India has the capacity to be a $ 5 trillion economy from today’s $ 2 trillion. Finance Minister Arun Jaitley is right in his assertion. But we need to change the course. Economic reform is a confusing word. It now means increasing disparity and moving the government away from the problem of the people.
Various epithets that describe it may speak of the reality but does not suggest a cohesive path. This is reflected in not so good farm growth though the GDP hovers between 7.6 and 7.9 percent. It also does not state that jobs are growing else firms hiring IIT and IIM graduates would either not “bench” them or cancel their appointments or renegotiate (reduce) the offered wages. Farmers are yet not happy, though, of late, NDA government focus is on them.
Disparity and despondency is growing. It is growing at every level – between the super rich and the rich, they and the upper middle class. The gap widens between the upper middle and lower middle and those below that level or on the fringe of poverty.

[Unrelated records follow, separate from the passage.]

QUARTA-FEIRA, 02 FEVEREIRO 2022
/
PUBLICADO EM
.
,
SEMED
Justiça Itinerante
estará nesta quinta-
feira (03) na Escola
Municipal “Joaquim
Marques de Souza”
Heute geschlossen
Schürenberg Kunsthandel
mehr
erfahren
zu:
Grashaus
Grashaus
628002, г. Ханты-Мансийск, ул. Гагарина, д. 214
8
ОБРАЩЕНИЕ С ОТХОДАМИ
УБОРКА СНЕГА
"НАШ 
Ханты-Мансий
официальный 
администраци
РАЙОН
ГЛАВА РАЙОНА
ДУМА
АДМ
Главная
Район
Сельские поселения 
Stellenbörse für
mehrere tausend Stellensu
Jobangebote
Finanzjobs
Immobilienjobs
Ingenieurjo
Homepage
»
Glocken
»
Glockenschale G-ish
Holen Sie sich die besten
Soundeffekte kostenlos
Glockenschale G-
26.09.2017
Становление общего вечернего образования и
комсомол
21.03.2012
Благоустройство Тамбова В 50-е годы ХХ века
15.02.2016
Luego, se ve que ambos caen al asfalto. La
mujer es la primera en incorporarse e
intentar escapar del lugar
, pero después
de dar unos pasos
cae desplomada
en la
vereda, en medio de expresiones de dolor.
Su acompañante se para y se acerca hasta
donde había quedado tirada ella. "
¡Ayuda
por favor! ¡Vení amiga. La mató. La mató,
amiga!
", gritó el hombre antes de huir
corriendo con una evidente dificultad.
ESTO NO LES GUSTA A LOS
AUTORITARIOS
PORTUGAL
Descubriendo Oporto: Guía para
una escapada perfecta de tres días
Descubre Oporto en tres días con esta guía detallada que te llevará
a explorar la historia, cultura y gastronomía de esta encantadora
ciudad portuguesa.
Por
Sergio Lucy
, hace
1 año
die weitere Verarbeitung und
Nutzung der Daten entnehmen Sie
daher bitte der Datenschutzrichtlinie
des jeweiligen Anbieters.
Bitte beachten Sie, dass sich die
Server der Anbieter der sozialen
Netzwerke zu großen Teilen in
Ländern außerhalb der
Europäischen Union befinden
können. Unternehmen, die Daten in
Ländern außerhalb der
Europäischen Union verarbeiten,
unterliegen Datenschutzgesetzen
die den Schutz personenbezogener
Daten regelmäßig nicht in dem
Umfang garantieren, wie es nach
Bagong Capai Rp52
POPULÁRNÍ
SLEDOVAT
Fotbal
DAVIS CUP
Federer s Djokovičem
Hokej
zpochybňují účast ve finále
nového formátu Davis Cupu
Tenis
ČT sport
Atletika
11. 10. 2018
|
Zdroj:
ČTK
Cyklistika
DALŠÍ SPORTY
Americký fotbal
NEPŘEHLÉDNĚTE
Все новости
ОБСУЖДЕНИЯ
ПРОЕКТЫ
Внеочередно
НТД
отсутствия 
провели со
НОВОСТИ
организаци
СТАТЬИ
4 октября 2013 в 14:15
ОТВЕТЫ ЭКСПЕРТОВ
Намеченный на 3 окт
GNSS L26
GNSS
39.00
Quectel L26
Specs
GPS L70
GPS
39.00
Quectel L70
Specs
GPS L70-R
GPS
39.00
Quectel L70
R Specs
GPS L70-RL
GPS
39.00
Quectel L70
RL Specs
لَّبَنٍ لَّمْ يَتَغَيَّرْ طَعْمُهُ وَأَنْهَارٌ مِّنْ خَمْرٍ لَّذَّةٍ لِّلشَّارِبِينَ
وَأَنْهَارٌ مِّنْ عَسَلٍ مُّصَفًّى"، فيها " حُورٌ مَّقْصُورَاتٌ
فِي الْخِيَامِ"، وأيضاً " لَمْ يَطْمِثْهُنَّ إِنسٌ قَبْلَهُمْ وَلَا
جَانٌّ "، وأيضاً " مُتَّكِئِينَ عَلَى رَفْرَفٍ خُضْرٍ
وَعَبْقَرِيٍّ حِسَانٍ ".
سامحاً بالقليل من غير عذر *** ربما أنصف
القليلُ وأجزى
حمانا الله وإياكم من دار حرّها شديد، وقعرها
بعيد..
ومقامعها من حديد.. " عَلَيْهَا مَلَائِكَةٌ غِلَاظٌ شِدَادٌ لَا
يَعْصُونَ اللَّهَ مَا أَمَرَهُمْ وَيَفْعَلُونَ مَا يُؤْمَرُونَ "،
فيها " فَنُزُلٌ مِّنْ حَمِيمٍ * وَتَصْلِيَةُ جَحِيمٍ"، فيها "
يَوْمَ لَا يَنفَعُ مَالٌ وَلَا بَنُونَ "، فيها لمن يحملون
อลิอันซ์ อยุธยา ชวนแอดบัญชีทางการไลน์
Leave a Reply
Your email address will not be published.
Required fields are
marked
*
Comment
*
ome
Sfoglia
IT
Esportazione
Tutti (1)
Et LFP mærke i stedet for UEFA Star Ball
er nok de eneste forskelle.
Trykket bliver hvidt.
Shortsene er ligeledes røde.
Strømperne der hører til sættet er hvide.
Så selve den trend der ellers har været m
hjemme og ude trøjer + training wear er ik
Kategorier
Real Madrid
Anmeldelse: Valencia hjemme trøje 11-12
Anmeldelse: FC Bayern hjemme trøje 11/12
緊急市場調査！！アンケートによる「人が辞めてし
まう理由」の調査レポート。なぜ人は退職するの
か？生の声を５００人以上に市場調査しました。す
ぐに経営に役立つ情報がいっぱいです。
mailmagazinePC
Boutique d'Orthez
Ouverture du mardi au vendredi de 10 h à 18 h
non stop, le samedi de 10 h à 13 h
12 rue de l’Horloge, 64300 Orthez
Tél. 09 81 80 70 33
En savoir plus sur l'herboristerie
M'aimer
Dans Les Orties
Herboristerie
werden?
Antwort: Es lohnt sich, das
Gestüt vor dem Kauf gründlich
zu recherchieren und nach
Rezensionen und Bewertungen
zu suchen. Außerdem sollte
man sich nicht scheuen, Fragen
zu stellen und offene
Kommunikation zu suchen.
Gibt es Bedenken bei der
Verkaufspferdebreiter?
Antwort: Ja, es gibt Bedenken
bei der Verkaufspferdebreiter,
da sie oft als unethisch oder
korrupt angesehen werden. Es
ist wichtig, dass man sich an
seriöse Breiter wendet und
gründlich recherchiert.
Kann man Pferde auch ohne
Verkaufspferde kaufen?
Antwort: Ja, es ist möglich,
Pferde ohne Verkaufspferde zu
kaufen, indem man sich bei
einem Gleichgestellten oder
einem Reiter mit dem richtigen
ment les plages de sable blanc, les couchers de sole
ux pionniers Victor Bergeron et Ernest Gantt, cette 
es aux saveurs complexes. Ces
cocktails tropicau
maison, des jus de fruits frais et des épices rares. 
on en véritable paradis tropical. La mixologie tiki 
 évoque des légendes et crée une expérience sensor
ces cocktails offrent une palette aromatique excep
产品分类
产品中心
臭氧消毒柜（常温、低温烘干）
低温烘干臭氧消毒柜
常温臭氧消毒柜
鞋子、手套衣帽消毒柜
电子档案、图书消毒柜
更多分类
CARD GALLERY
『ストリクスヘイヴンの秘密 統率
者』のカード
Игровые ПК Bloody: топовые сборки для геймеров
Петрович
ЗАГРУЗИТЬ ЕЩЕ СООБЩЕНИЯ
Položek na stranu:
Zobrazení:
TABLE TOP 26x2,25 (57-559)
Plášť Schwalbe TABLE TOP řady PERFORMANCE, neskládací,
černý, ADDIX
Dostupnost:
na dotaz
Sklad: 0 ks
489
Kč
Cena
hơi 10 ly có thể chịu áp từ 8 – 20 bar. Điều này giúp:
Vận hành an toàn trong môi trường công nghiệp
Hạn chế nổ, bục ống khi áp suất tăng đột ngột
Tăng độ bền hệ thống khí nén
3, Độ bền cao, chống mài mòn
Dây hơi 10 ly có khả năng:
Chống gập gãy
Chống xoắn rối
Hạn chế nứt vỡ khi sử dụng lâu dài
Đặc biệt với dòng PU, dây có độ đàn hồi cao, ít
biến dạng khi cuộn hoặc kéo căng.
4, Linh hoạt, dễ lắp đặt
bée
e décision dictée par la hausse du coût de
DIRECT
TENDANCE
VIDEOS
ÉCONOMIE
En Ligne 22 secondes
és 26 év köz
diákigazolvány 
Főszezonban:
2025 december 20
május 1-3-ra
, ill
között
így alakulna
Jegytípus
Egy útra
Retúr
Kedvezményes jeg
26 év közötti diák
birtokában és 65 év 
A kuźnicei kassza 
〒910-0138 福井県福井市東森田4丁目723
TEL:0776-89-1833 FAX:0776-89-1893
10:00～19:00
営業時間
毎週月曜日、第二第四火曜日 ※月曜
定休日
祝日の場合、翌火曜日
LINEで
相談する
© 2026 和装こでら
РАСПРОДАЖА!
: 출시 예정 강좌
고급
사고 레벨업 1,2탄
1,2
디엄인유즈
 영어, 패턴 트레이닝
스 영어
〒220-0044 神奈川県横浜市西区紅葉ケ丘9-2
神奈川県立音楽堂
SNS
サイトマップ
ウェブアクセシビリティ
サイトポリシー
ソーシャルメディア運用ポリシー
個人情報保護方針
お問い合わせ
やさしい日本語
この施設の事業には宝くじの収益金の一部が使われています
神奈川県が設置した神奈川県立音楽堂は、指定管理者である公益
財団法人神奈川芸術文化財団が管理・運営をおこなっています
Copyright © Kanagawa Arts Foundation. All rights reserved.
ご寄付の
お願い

The complexity of the problem is increasing. The governments and policy planners are looking for ways. Many short-cuts like odd-even road rationing are just not administrative problem but it reflects the psyche of the deprived. There is an envy between those are “little” haves and those do not have that “little” also. The Jat or Patel clamour for government jobs’ reservation and consequent violence are signs of the restlessness. The earlier “haves” and now slipping to be have-nots are in severe social and economic stress. Why those who had earlier refused reservation are now demanding it? It reflects that there is a difference between statistical growth and happiness.
The state is unable to address these issues. These are not mere law and order problems.
The nation has to go deeper, sink political differences and should keep the society in a cohesive state. That is the first step towards real progress. It has to come out of the mere “growth” syndrome. It is only helping may be one section of the populace. They are becoming monopolists. They are trying to be owners of all aspects of the society.
It looks good to have a few powerful rich people. It does not solve the problems of the countryside, of deprived, semi-clad, hungry teeming millions though they are contributing to the progress of these people and possibly losing more.
If an economy improves, one does not understand, why the 80 crore farmers and related people, about 54 percent of the population, live in abysmal conditions. The latest National Sample Survey (NSSO) data on farm debt should be an eye opener. It says that of 9.02 crore families of farmers 52 percent were in debt in 2013, while ten years earlier, in 2003 it was 48.6 percent. Despite Rs 52,000 crore farm loan waiver before 2009 polls nothing has improved.
The farm families have an average debt of Rs 47,000. It is a testimony of not only failures of waivers but also for how small sums farmers have to look for loans.
The British rulers were stunned to find that multi-crop Indian agriculture was the foundation for a happy prospering country. Decades of neglect, some started by the British themselves, is causing havoc with the farm sector. Consequently, it hits all others and increases discontent in the society. It is no coincidence that be it Jats or Patels or others in Maharashtra, Andhra, Telangana and Karnataka are from the farming communities.
This calls for a paradigm shift. The leadership of Narendra Modi has ignited aspirations. As the regime is open to discussion, more suggestions are also coming. The massive mandate to him is the mandate to engineer that necessary change. With years of misguided rule, the path has become too complex. The government cannot abandon the path selected for decades all of a sudden. It also has to look for a new path and method. That is the challenge.
The economic pattern in this country has been that of cooperation from all social groups offering different skills. Still such social group or caste-based skills are not passé. Integrating such skills with the new Skill India is not easy. But the government has to look for avenues for integrating them. It has to go beyond the bureaucratic registration process to make most of Modi’s make in India to stand-up India a success. Many such people do not want to register. They want the benefit but they do not want to be socially seen as seekers of favour. It is a difficult social process. If they do not come forward, they lose and in the process the entire nation its society, economy and even political set-up become losers.
There should also be a policy discussion how the social groups which were strong pillars of India’s socio-economic structure can be rejuvenated without creating new problems or divisions. In short, the government has to include the existing skills with the new approach something that was trying to be attempted through the set-ups like master craftsmen.
The 35 percent rise in KVIC is an indicator that village workers can contribute. The village industries segment as a whole registered sale of Rs 36,425 crore during 2015-16 against Rs 31,965 crore during 2014-15. This marks a jump of 14 per cent. The growth in 2014-15 was just 6.29 per cent. The sales in 2013-14 were Rs 30,073 crore. This phenomenon has to be widened to include most of the country which remains out of its ambit.
The country also has to look ways to bring down prices and strengthen the rupee. Stronger rupee is a must for a growth that has to be all encompassing. High prices and taxes are bane of the economy. The new economy in the long run cannot be inflationary, discriminatory and exploitative. It should give support to the needy but avoid proffering doles.
It must be an open economy with few rules, paper work and virtually setting up path to fast decision making. It is not necessary to expand to $ 5 trillion economy or more but include all in that process. That is what an Indian pines for.